En una red social miro las fotos de Teresa, una de las pocas mujeres que, en el secundario, interactuaba conmigo, aunque no demasiado, sólo jugaba al truco en los recreos con mi escaso grupo de amigos.
Al mirar su perfil noto que está casada con un muchacho apuesto de doble apellido, por su apariencia un hombre pudiente. Los ricos tienen una mejor calidad genética y un acceso eficiente a servicios de la salud, educación y otras variables que los proyectan como hombres exitosos. Teresa no es atractiva, por lo que sin duda jugó con astucia en el cínico juego de la seducción. Para una mujer de treinta, consiguió algo muy por encima de sus expectativas.
La última vez que la vi, yo tenía veintiséis años y salía de la Biblioteca Nacional. Por entonces yo trabajaba para una mediocre empresa de telecomunicaciones. Al salir del edificio la reconocí y la saludé. Estaba tal como la recordaba. A pesar de mi torpeza pude generar empatía y hacerla reír. Le recordé nuestros épicos juegos de cartas en los recreos y le mencioné que trabajaba para una muy reconocida empresa internacional. Quería impresionarla, mostrarle que ya no era aquel adolescente estúpido que ella había conocido. Le dije que aún me veía con aquellos antiguos amigos aunque no era verdad.
Una escena anterior: yo en la fiesta de egresados de mi hermano a mis diecinueve y allí, una vez más, estaba Teresa. Tuvimos una breve interacción donde una versión de mí algo más tosca también le mencionó los juegos de cartas.

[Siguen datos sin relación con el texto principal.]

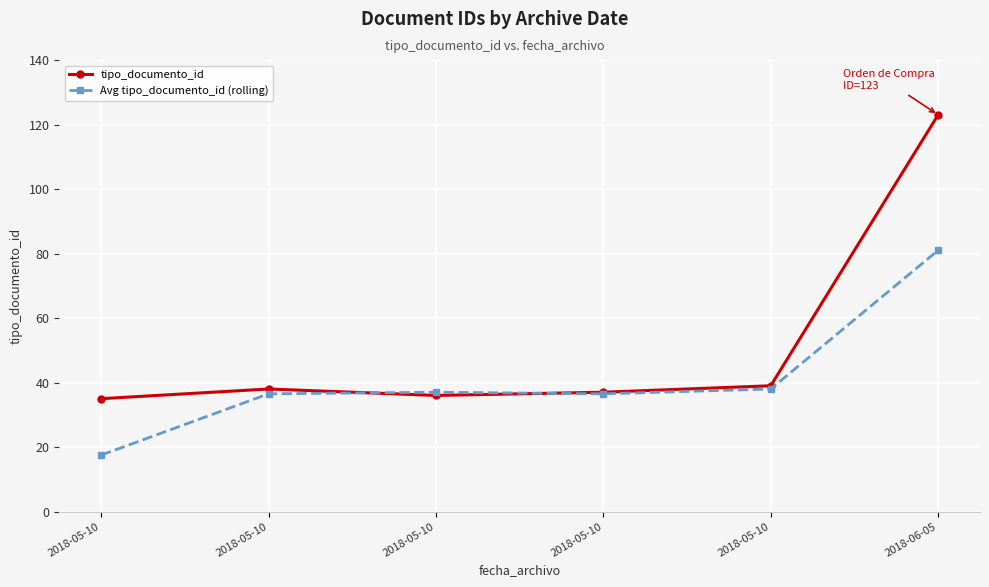

Where do Avg tipo_documento_id (rolling) and tipo_documento_id first cross each other?

2018-05-10 and 2018-05-10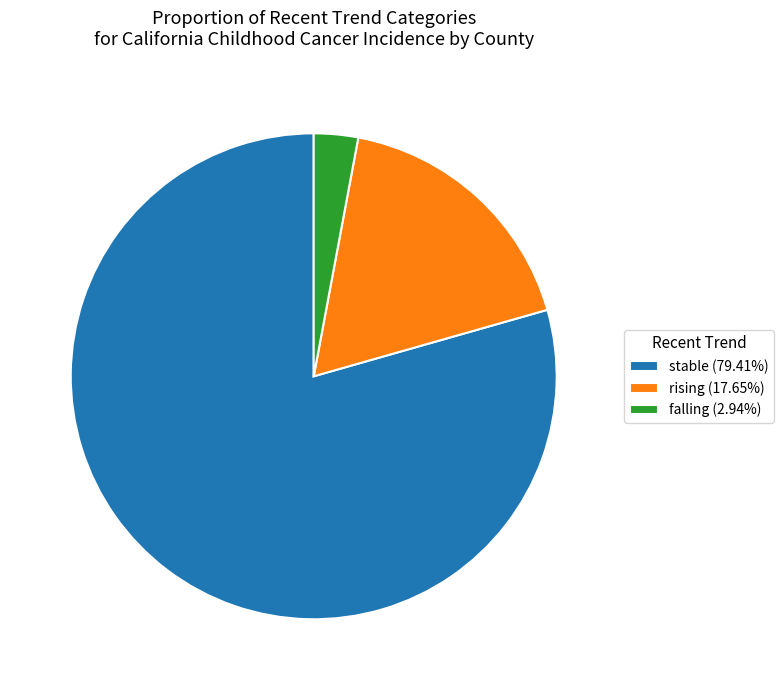

The stable slice represents 79% of the pie. True or false?

True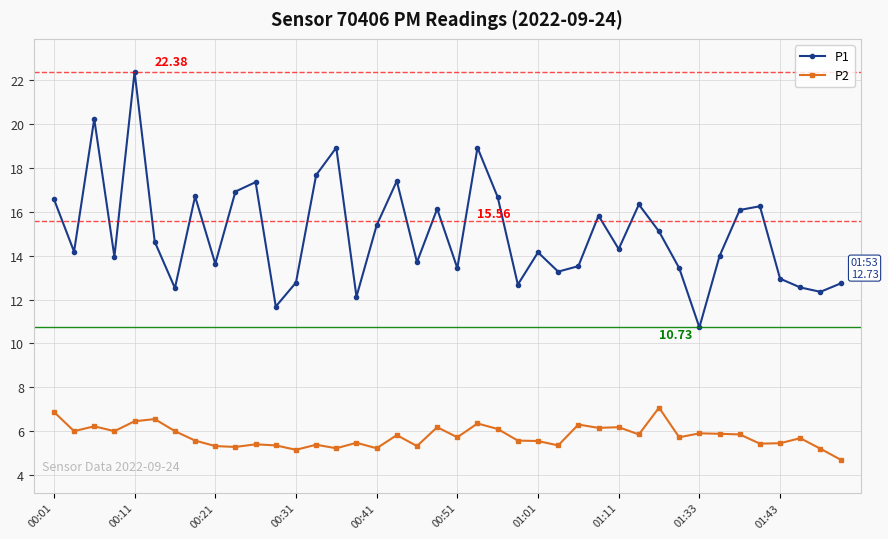

Which series has the largest total across all categories?

P1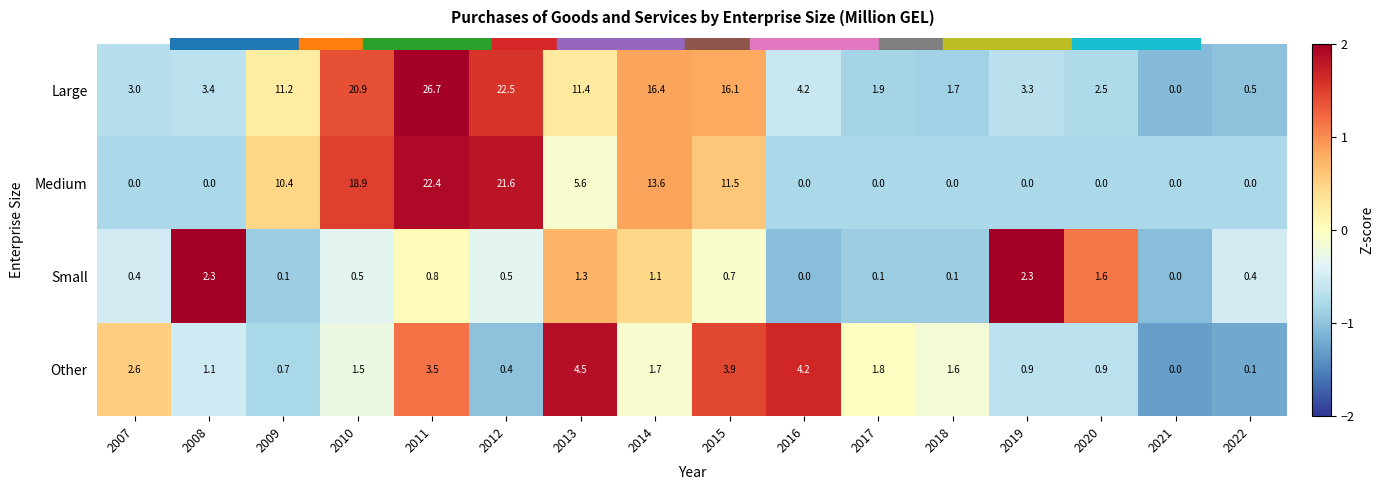

At which category does the chart reach its peak across all series?

2011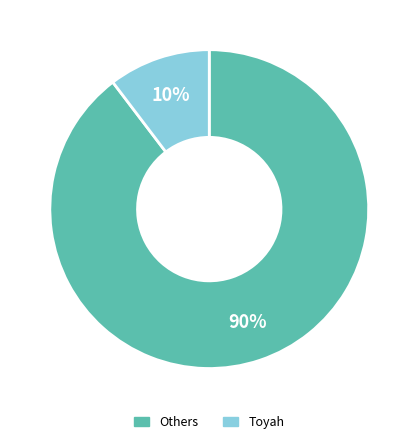

To the nearest percent, what is the average slice percentage?

50%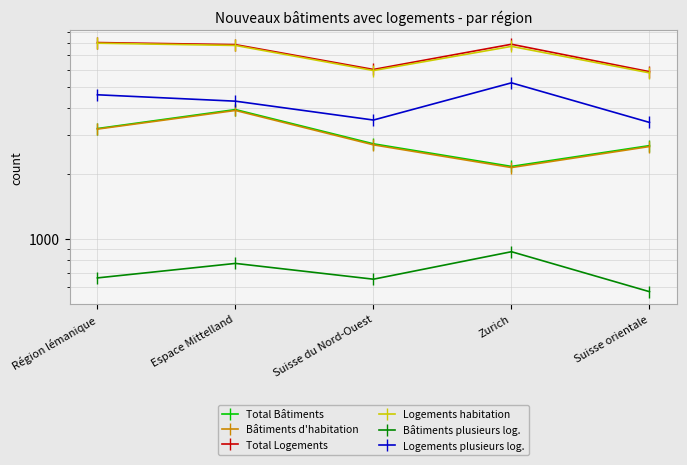

What are all the series names shown in the legend?

Total Bâtiments, Bâtiments d'habitation, Total Logements, Logements habitation, Bâtiments plusieurs log., Logements plusieurs log.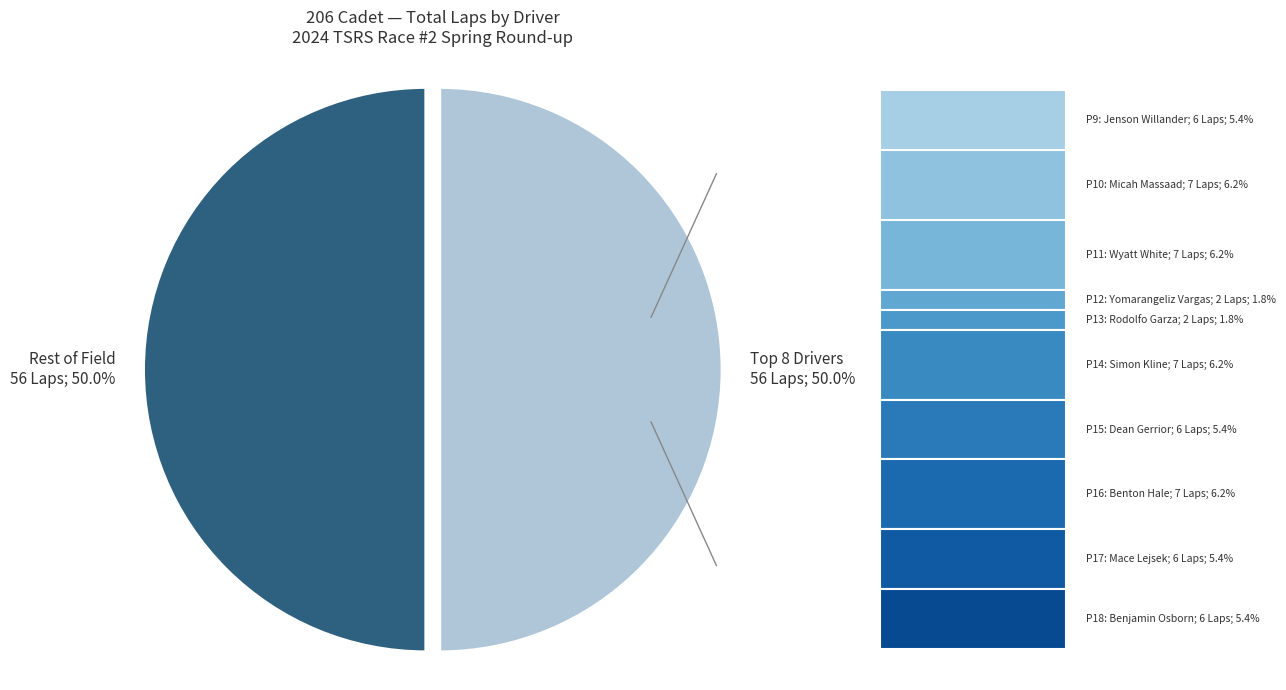

What percentage is NOT represented by Rest of Field?

50.0%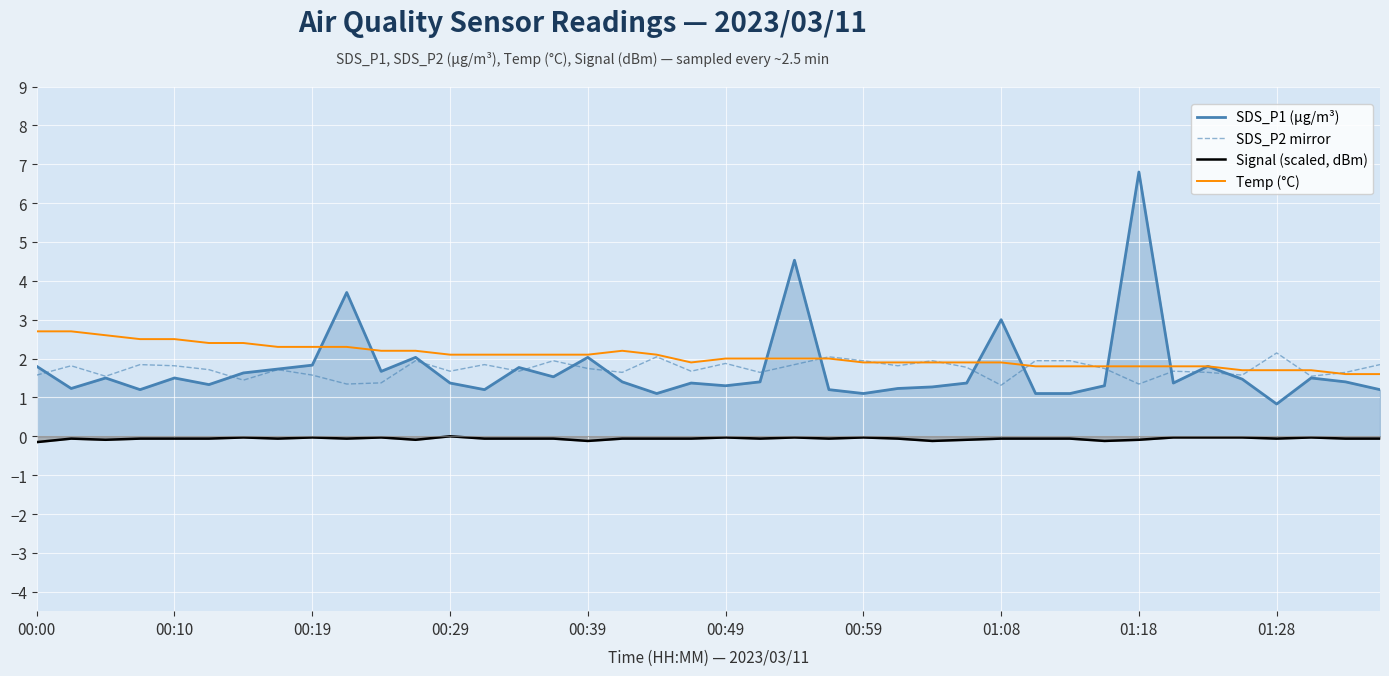

What is the value of the SDS_P2 mirror point at the 30th from the left?

1.9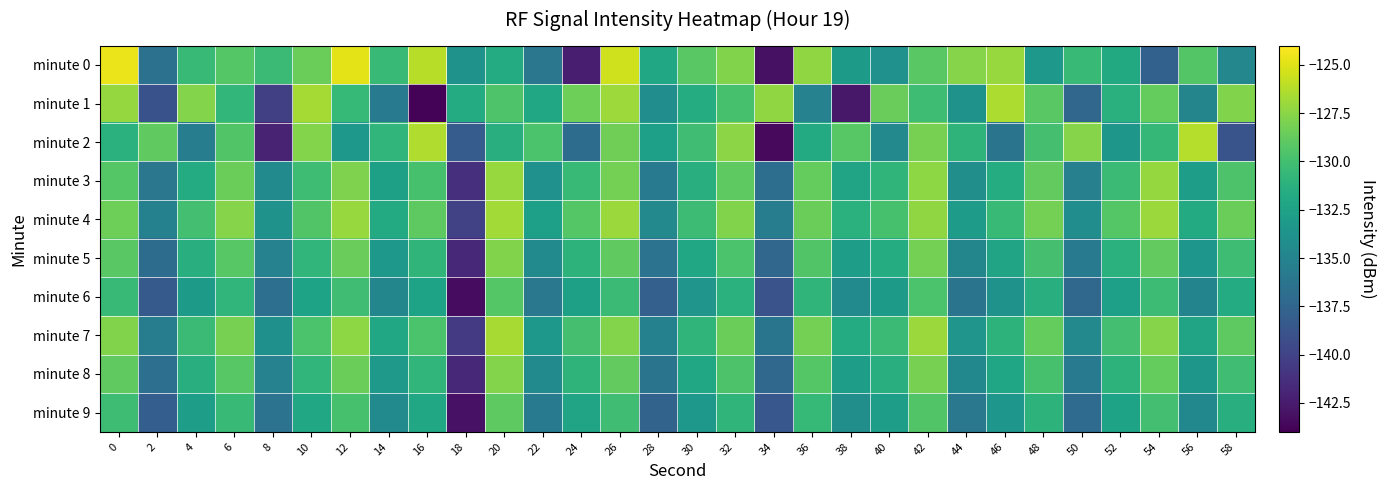

What is the total value across all series at 40?

-1317.2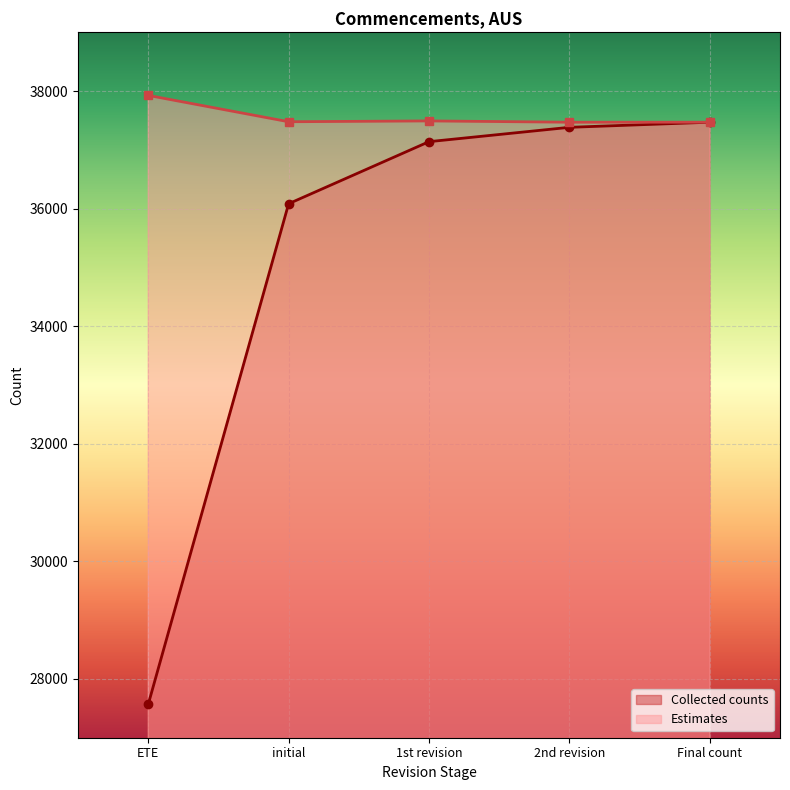

At how many categories does at least one series exceed 32916?

5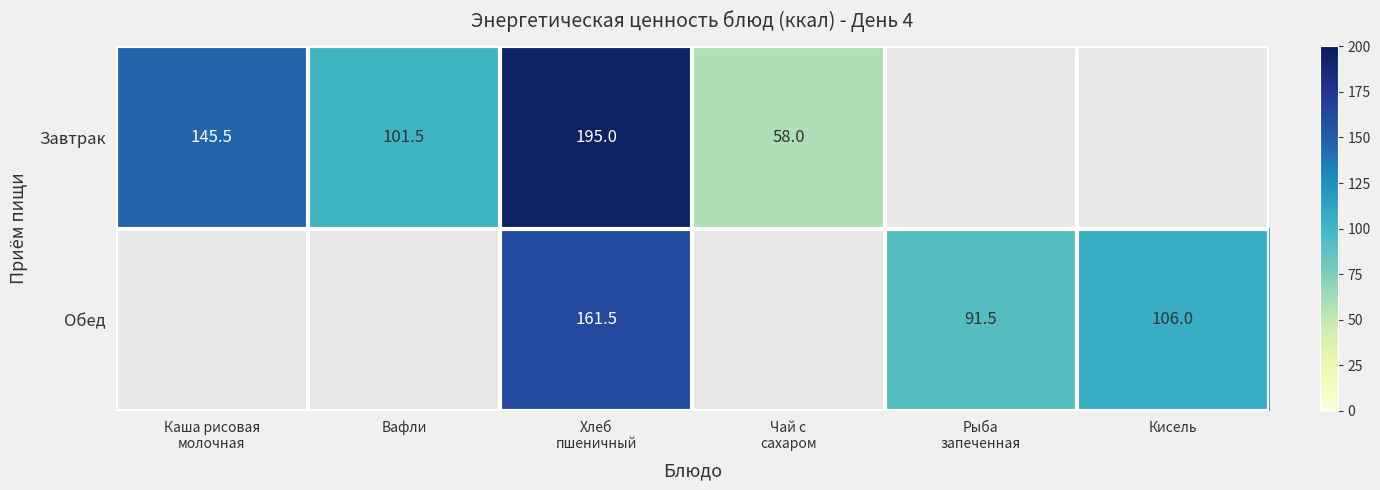

List the series in order of their overall mean, highest first.

Завтрак, Обед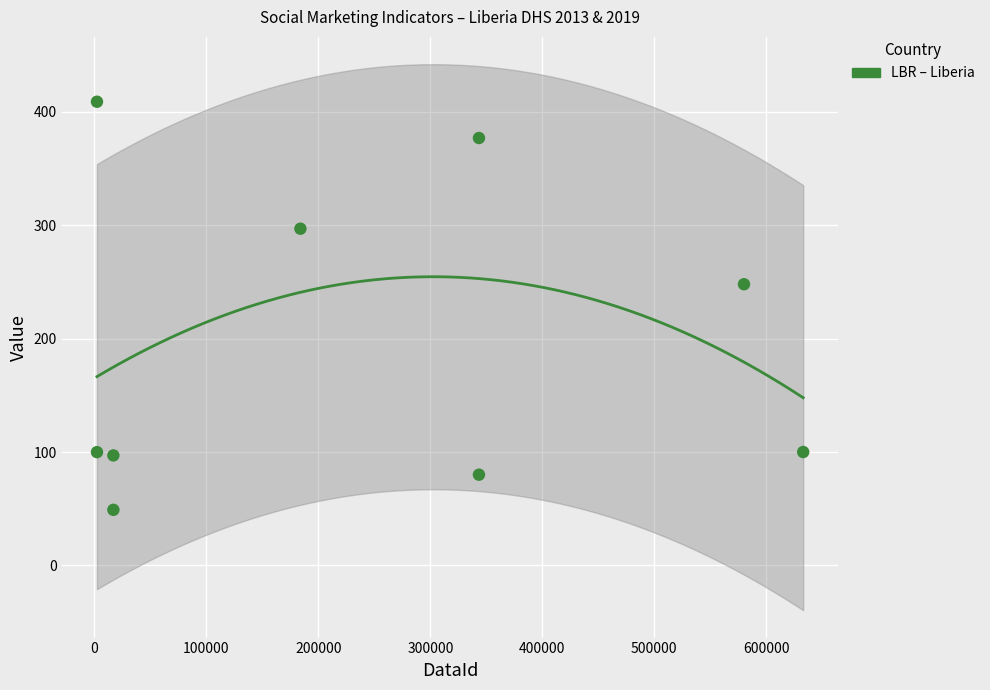

What is the average X value?

235759.2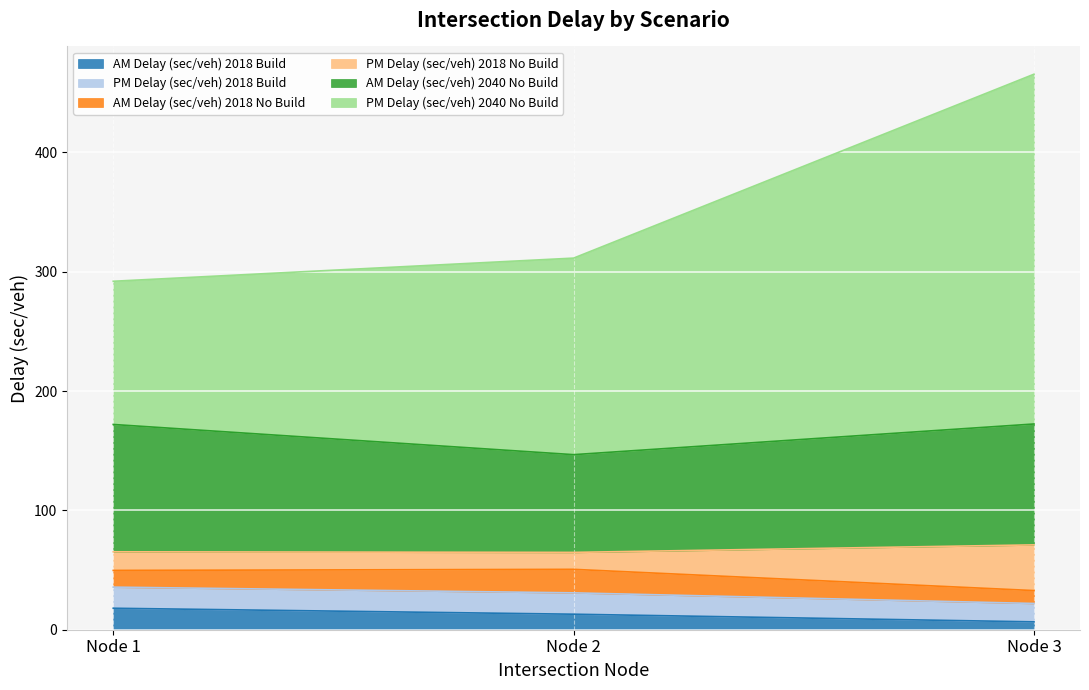

At how many categories does at least one series exceed 30?

3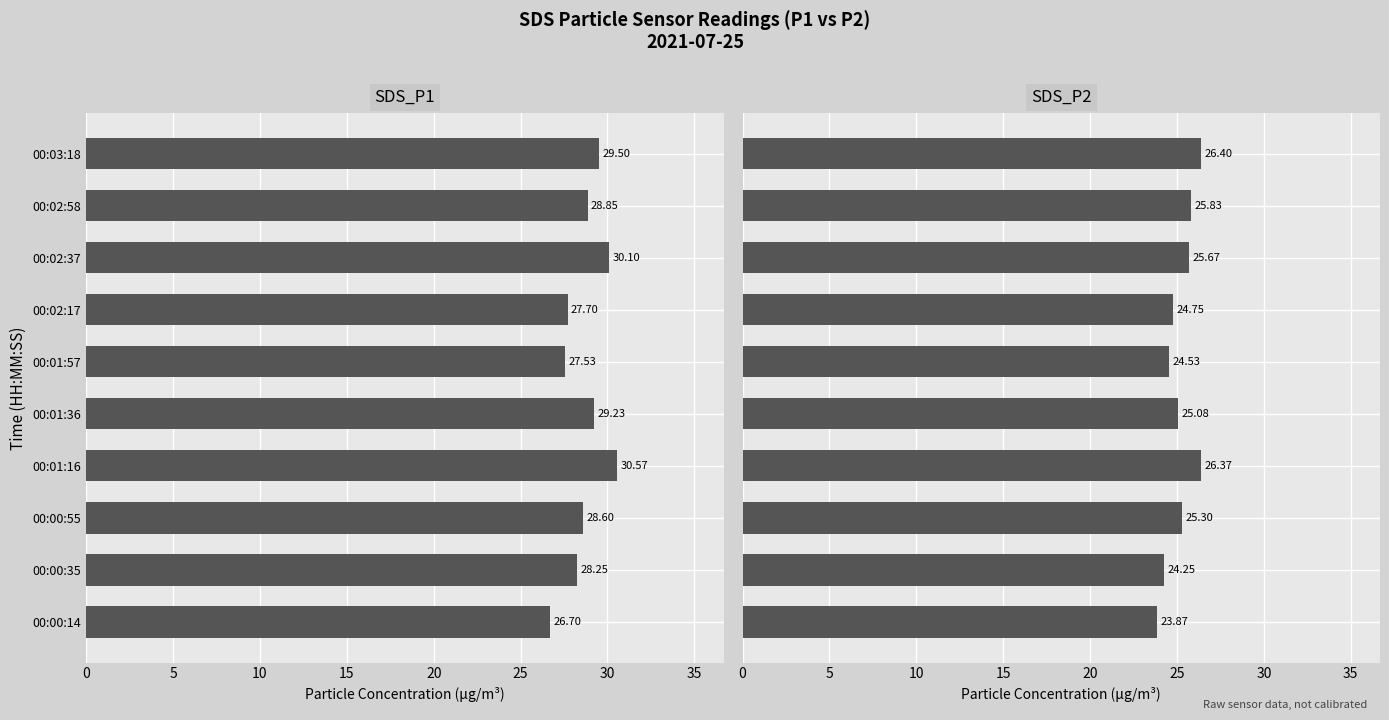

What is the total value across all series at 00:01:36?

54.3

La fiesta fue una pesadilla donde me reencontré con mis antiguos compañeros a los que odiaba. Me fijé en particular en el que había conquistado y desvirgado a casi la mitad de las mujeres de la escuela. Lo miraba con envidia mientras él besaba a una chica anónima que pronto pasaría a ser descartada como basura. Con mi actitud temblorosa intenté acercarme a Mora, una amiga de mi hermano, y por supuesto fracasé. Después me puse a conversar con otra chica, una tal Guadalupe, con la que tampoco tuve resultados.
Había venido Estefanía, con quién yo cursaba inglés en un instituto privado. Me atraía, pero en tres años de cursada jamás me había atrevido a encararla. Cuando la conocí yo era aún más obsoleto a nivel social. Recuerdo haberla acompañado varias veces hasta su casa después de clases. Nunca di el primer paso, nunca la invité a salir, nunca me atreví a besarla.
La noche de la fiesta hice lo que hubiera debido hacer antes, pero lo hice de una forma patética. En lugar de besarla le dije que me gustaba y que quería salir con ella. Ella me dijo que tenía novio. Que estúpido, debería haber tratado de besarla directamente. ¿Qué es lo peor que podía pasar? Mejor pedir disculpas que permiso. Hoy en día, si volviera a verla, ya no me interesaría. Debe tener como treinta años. Además de vieja, debe estar arruinada por la cantidad de drogas, alcohol y tabaco que consumía desde temprana edad.
De aquella fiesta me retiré temprano. Todos los hombres que conocía se besaban con alguna chica. Uno de ellos le metía a Teresa la lengua entera en la boca. La miré antes de irme y ella me devolvió una mirada indiferente. Me sentí pequeño, agobiado, deprimido, derrotado.
Ahora miro las fotos de Teresa con resentimiento, y pienso que nuestros destinos están atados. Es solo cuestión de tiempo.